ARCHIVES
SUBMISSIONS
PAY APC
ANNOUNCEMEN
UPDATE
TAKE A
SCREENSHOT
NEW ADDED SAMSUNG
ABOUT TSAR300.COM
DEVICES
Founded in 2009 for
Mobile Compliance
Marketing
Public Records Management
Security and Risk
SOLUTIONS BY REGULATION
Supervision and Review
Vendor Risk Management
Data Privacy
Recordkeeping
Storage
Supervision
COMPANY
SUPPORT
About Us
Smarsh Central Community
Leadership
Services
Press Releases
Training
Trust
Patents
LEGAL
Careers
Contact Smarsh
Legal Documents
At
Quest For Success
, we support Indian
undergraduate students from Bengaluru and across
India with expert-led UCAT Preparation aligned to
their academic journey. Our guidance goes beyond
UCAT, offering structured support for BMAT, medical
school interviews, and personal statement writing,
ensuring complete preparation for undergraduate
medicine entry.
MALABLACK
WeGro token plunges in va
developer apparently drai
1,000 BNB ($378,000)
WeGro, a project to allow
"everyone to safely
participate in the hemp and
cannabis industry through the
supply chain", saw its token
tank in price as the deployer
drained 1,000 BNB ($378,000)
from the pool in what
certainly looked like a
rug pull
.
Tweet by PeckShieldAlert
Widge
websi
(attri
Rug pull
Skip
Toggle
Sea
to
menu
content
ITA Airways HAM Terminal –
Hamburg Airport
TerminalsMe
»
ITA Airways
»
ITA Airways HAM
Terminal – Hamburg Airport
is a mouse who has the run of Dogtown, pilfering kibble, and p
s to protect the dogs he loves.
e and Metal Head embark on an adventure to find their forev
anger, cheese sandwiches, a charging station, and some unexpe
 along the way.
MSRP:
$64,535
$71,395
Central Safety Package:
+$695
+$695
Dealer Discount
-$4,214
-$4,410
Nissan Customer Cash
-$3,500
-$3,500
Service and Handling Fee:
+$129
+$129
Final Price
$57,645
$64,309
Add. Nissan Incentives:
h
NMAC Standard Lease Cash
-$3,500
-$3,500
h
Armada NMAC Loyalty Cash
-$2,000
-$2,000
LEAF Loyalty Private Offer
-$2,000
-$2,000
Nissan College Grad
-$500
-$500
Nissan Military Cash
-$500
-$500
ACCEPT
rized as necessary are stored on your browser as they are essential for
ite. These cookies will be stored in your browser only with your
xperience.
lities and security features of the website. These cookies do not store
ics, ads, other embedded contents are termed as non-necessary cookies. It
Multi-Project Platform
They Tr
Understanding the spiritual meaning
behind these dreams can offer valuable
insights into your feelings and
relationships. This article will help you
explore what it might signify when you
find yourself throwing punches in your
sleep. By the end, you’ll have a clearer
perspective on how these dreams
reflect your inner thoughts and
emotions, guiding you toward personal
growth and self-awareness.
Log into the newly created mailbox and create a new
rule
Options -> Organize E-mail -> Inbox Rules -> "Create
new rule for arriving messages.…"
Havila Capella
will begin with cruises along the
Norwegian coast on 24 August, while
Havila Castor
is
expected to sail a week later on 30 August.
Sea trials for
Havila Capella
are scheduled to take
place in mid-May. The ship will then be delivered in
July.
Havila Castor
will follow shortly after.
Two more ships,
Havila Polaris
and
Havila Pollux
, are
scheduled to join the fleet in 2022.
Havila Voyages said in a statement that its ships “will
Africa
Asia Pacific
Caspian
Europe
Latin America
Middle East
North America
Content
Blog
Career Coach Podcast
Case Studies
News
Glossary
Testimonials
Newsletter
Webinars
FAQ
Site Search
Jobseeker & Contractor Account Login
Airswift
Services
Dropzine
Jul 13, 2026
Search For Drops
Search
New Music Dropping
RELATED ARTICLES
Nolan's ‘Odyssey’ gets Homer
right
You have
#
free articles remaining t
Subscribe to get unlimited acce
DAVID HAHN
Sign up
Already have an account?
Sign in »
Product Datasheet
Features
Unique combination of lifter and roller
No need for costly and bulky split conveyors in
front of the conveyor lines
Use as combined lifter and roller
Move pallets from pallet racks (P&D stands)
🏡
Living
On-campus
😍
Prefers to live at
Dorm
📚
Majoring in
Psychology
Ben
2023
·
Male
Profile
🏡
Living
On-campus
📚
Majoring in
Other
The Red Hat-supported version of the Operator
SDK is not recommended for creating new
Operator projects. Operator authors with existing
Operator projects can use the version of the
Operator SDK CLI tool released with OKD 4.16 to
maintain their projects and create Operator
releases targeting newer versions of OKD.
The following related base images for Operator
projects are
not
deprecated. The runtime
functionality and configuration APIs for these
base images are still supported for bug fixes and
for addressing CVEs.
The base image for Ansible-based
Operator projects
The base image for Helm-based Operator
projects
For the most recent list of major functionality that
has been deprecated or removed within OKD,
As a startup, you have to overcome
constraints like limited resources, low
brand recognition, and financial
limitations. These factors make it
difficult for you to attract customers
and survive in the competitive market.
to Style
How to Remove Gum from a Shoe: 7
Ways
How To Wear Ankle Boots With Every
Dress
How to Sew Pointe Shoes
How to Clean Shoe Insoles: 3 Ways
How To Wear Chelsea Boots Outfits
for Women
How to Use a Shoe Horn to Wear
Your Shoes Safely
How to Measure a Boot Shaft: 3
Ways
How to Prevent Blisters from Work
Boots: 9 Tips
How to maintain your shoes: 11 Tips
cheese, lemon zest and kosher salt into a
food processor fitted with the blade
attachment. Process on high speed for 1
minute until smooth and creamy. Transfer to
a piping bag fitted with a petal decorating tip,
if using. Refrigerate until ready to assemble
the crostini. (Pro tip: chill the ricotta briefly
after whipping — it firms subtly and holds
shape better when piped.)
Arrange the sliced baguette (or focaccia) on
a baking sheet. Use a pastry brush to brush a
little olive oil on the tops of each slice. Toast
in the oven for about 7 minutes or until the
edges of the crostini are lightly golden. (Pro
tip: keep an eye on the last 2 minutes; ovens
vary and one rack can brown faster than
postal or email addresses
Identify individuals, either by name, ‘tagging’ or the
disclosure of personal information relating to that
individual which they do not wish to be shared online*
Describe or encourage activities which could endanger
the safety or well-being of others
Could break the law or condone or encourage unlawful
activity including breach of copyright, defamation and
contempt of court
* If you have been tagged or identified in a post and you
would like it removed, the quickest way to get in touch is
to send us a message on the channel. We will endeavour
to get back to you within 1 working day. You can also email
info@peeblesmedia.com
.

________________

-- TASK DIRECTIONS --
Whenever a line of the data contains "that", it counts; state how many such lines there are, with nothing added.

-- SOLUTION FOR THIS EXERCISE --
3